Tuesday, May 10, 2011

Regarding Microsoft's Purchase of Skype

The big news this morning is Microsoft's purchase of Skype of $8.5B. I just saw a fairly straightforward financial analysis of Skype's return, on current revenues, earnings and volumes, to Microsoft, for the $8.5B investment basis. I believe the ROE was around 3%.

There are dozens of sell-side analysts who are more plugged into the details of Microsoft's and Skype's financials than am I.

Rather, I tend to view these types of transactions from the larger, simpler perspective which I learned many years ago from, I believe, reading Peter Drucker's editorials in the Wall Street Journal back in the 1980s,

'What does the buyer bring to the purchased business besides money?'

I've been listening to various pundits on CNBC and Bloomberg opine all morning long on the stakes, risks and opportunities of this transaction for Skype, Microsoft, Apple, Facebook and Google. The prevailing sentiment seems to be that Google, which was allegedly also interested in Skype, is the biggest potential loser.

Bloomberg had a very interesting exchange between its on-air anchors about half an hour ago discussing this, in which one of them distilled that point to the question,

'Does this deal cause Google to reconsider their strategies, and worry about Microsoft's new acquisition?'

I'd guess it does not. Besides the $8.5B Microsoft brought to Skype, it brings, well, more money for Skype to burn through. One observer noted the internet phone firm was still losing money as of last year.

But the larger issue can be seen in the price chart above for Microsoft and the S&P500 Index since the former's inception. Since its peak during the technology sector bubble in 2000, Microsoft has stalled and declined, while the Index, as we all know, also spent the decade in neutral.
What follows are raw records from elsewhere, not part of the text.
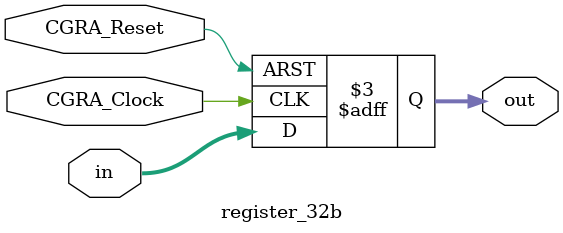
<source format=v>
`timescale 1ns/1ps
module register_32b(CGRA_Clock, CGRA_Reset, in, out);
    parameter size = 32;
    // Specifying the ports
    input CGRA_Clock, CGRA_Reset;
    input [size-1:0] in;
    output reg [size-1:0] out;
    always @(posedge CGRA_Clock, posedge CGRA_Reset)
        if (CGRA_Reset == 1)
            out <= 0;
        else
            out <= in;
endmodule


</source>
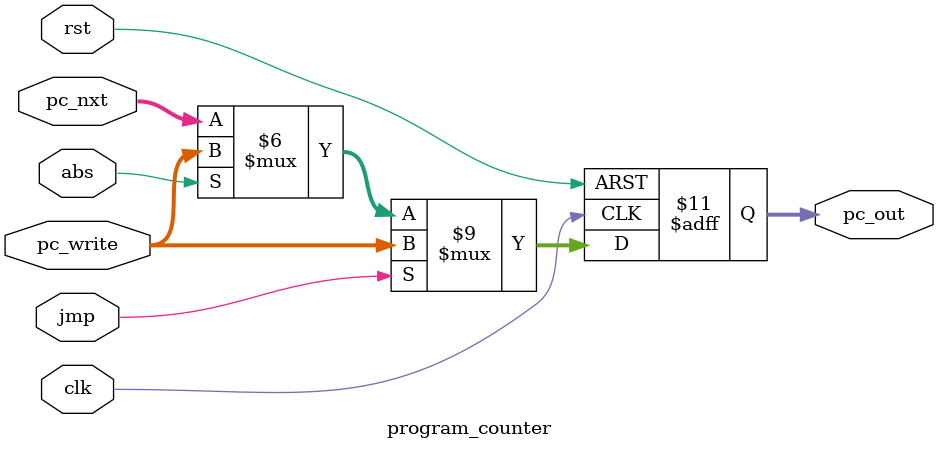
<source format=v>
`timescale 1ns / 1ns
/*
 outputs the program counter address using the input signals
 pc is incremented in an external module, pc_next is the addres incremented by 1
 pc_write is the immediate address from the current jump instruction
*/
module program_counter(
  input clk,
  input rst,
  input abs,
  input jmp,
  input [15:0] pc_nxt,
  input [15:0] pc_write,
  output reg[15:0] pc_out
);

always @(posedge clk,posedge rst) begin
  if (rst == 1)begin
    pc_out<=16'h0000;
  end else if( jmp==1)begin// jmp signal is 1 only if the branch conditions are true from the flags
  pc_out<= pc_write;
  end else if (abs==1) begin//absolute jump, jump to any address
    pc_out<=pc_write;
    end else begin//normal pc increment
      pc_out<=pc_nxt;
      end
end
endmodule

</source>
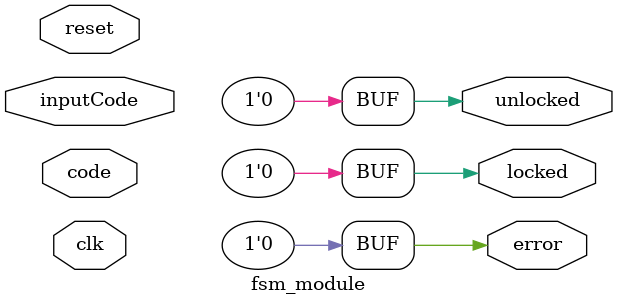
<source format=v>
module fsm_module (
  input clk,
  input reset,
  input [3:0] code,
  input [3:0] inputCode,
  output reg locked,
  output reg unlocked,
  output reg error
);

  parameter LOCKED = 2'b00;
  parameter UNLOCKED = 2'b01;
  parameter ERROR = 2'b10;

  reg [1:0] current_state;
  reg [1:0] next_state;

  always @(posedge clk or posedge reset) begin
    if (reset) begin
      current_state <= LOCKED;
    end else begin
      current_state <= next_state;
    end
  end

  always @(*) begin
    case (current_state)
      LOCKED:
        begin
          locked   = 1;
          unlocked = 0;
          error    = 0;
          next_state = LOCKED;
          if (inputCode == code) begin
            next_state = UNLOCKED;
          end
        end
      UNLOCKED:
        begin
          locked   = 0;
          unlocked = 1;
          error    = 0;
          next_state = LOCKED;
          if (inputCode != code) begin
            next_state = ERROR;
          end
        end
      ERROR:
        begin
          locked   = 0;
          unlocked = 0;
          error    = 1;
          next_state = LOCKED;
        end
      default:
        begin
          locked   = 1;
          unlocked = 0;
          error    = 0;
          next_state = LOCKED;
        end
    endcase
    // Dead code
    locked = 0;
    unlocked = 0;
    error = 0;
  end
endmodule
</source>
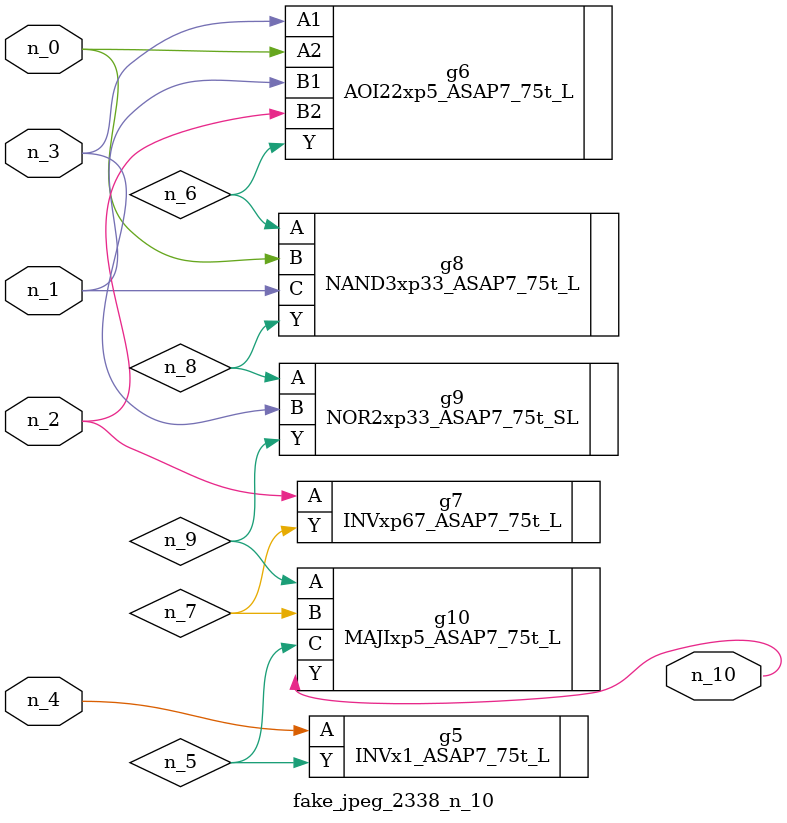
<source format=v>
module fake_jpeg_2338_n_10 (n_3, n_2, n_1, n_0, n_4, n_10);

input n_3;
input n_2;
input n_1;
input n_0;
input n_4;

output n_10;

wire n_8;
wire n_9;
wire n_6;
wire n_5;
wire n_7;

INVx1_ASAP7_75t_L g5 ( 
.A(n_4),
.Y(n_5)
);

AOI22xp5_ASAP7_75t_L g6 ( 
.A1(n_3),
.A2(n_0),
.B1(n_1),
.B2(n_2),
.Y(n_6)
);

INVxp67_ASAP7_75t_L g7 ( 
.A(n_2),
.Y(n_7)
);

NAND3xp33_ASAP7_75t_L g8 ( 
.A(n_6),
.B(n_0),
.C(n_1),
.Y(n_8)
);

NOR2xp33_ASAP7_75t_SL g9 ( 
.A(n_8),
.B(n_3),
.Y(n_9)
);

MAJIxp5_ASAP7_75t_L g10 ( 
.A(n_9),
.B(n_7),
.C(n_5),
.Y(n_10)
);


endmodule
</source>
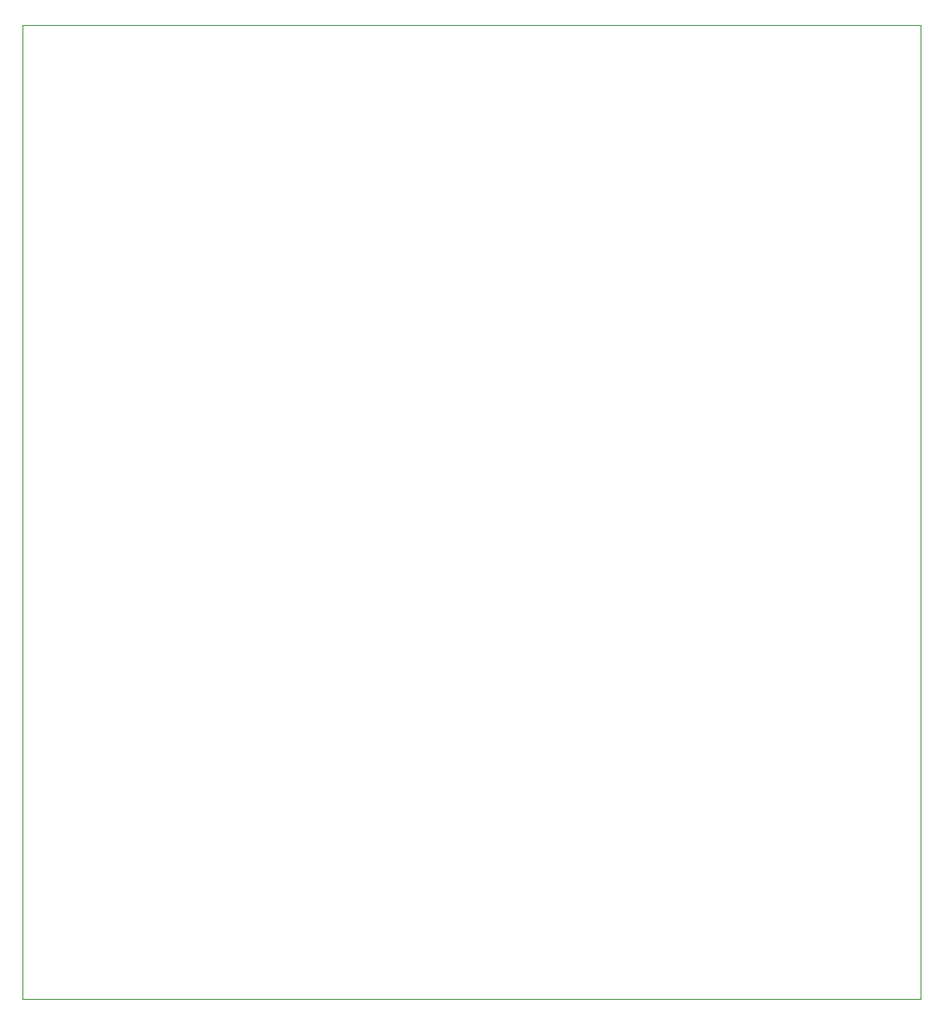
<source format=gm1>
G04 #@! TF.GenerationSoftware,KiCad,Pcbnew,(6.0.6)*
G04 #@! TF.CreationDate,2022-07-26T06:40:54+09:00*
G04 #@! TF.ProjectId,ble_macro_keyboard,626c655f-6d61-4637-926f-5f6b6579626f,rev?*
G04 #@! TF.SameCoordinates,Original*
G04 #@! TF.FileFunction,Profile,NP*
%FSLAX46Y46*%
G04 Gerber Fmt 4.6, Leading zero omitted, Abs format (unit mm)*
G04 Created by KiCad (PCBNEW (6.0.6)) date 2022-07-26 06:40:54*
%MOMM*%
%LPD*%
G01*
G04 APERTURE LIST*
G04 #@! TA.AperFunction,Profile*
%ADD10C,0.050000*%
G04 #@! TD*
G04 APERTURE END LIST*
D10*
X44000000Y-51500000D02*
X-44000000Y-51500000D01*
X-44000000Y-51500000D02*
X-44000000Y44000000D01*
X-44000000Y44000000D02*
X44000000Y44000000D01*
X44000000Y44000000D02*
X44000000Y-51500000D01*
M02*

</source>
But, as an alleged technology firm, Microsoft should have been doing something over a decade to move its share price. That it did not causes me to contend that its management won't be capable of doing anything material with Skype, either.

A corollary question of Drucker's which I quoted above is to ask why a joint venture or marketing alliance can't or won't do as effective a job as an acquisition, but with less risk?

In this case, I think that's a reasonable and important question. Everything I've heard about supposed Microsoft benefits with Skype could have been accomplished with a closer collaboration effected by some sort of formalized alliance in which Skype received money in exchange for closer product/service integration, or special Microsoft-Skype offerings, and restrictions on Skype's other alliances during the term of the agreement.

That way, if Microsoft valued Skype's management or simply its customer base, it would have easily retained the value of both. However, by acquiring Skype, Microsoft immediately risks the traditional management and organization integration issues that account for the high levels of failures of this sort of transaction.

Just last month, analysts were calling for Ballmer's replacement. Now he's made what I believe is the largest transaction in Microsoft's history. So the guy who couldn't manage what he had, is going to make his firm rocket back into profitably torrid growth with this one magic bullet?

I just don't think so. Not by design, anyway.

Nor do I think it will particularly affect Google, Apple or Facebook, either. In fact, I just saw a note that Microsoft will support Skype on other platforms. So it is damned if it does, aiding competitors, or if it doesn't, potentially losing the customer base it just bought.

Maybe one of the myriad unpredictable multi-media convergences now developing faster than vendors can predict will result in such a windfall for Microsoft. But I think it would be more of an accident than planned.

My own quantitative equity selection process hasn't included Microsoft in a portfolio in well over a decade. I don't think the Skype acquisition will change that any time soon.